With the first line below as the start and the line containing "221 106 8.16" as the end, copy every line between them exactly, ends included.

Saved entries:
* * *

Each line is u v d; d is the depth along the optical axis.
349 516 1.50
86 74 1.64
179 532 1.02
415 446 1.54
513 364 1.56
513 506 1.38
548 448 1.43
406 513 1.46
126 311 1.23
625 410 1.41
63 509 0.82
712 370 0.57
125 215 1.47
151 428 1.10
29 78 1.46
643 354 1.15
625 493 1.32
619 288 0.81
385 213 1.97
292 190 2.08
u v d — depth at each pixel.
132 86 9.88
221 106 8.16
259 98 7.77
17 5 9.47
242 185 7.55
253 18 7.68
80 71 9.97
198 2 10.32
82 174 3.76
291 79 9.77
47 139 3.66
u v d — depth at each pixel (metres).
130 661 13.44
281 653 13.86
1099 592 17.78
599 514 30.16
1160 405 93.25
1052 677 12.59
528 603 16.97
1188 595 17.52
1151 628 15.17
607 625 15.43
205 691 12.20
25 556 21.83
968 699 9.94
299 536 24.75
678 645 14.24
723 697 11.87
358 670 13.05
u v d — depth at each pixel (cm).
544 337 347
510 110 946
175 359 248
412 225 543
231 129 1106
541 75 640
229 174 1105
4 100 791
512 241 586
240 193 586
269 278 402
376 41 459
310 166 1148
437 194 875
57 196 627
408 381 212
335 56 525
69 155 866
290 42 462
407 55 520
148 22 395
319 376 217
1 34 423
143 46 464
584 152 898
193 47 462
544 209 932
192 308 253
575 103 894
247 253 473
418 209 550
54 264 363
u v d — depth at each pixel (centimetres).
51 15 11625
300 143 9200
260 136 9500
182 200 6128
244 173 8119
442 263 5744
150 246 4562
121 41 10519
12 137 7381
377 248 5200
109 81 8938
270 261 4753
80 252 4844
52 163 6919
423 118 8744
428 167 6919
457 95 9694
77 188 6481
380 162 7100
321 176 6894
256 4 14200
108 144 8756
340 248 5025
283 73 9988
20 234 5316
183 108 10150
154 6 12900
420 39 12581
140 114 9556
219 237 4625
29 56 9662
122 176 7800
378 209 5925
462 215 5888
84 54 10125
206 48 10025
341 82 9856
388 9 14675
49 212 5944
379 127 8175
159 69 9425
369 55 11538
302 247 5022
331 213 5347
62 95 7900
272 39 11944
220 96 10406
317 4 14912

* * *

* [RESPONSE AREA]:
Each line is u v d; d is the depth along the optical axis.
349 516 1.50
86 74 1.64
179 532 1.02
415 446 1.54
513 364 1.56
513 506 1.38
548 448 1.43
406 513 1.46
126 311 1.23
625 410 1.41
63 509 0.82
712 370 0.57
125 215 1.47
151 428 1.10
29 78 1.46
643 354 1.15
625 493 1.32
619 288 0.81
385 213 1.97
292 190 2.08
u v d — depth at each pixel.
132 86 9.88
221 106 8.16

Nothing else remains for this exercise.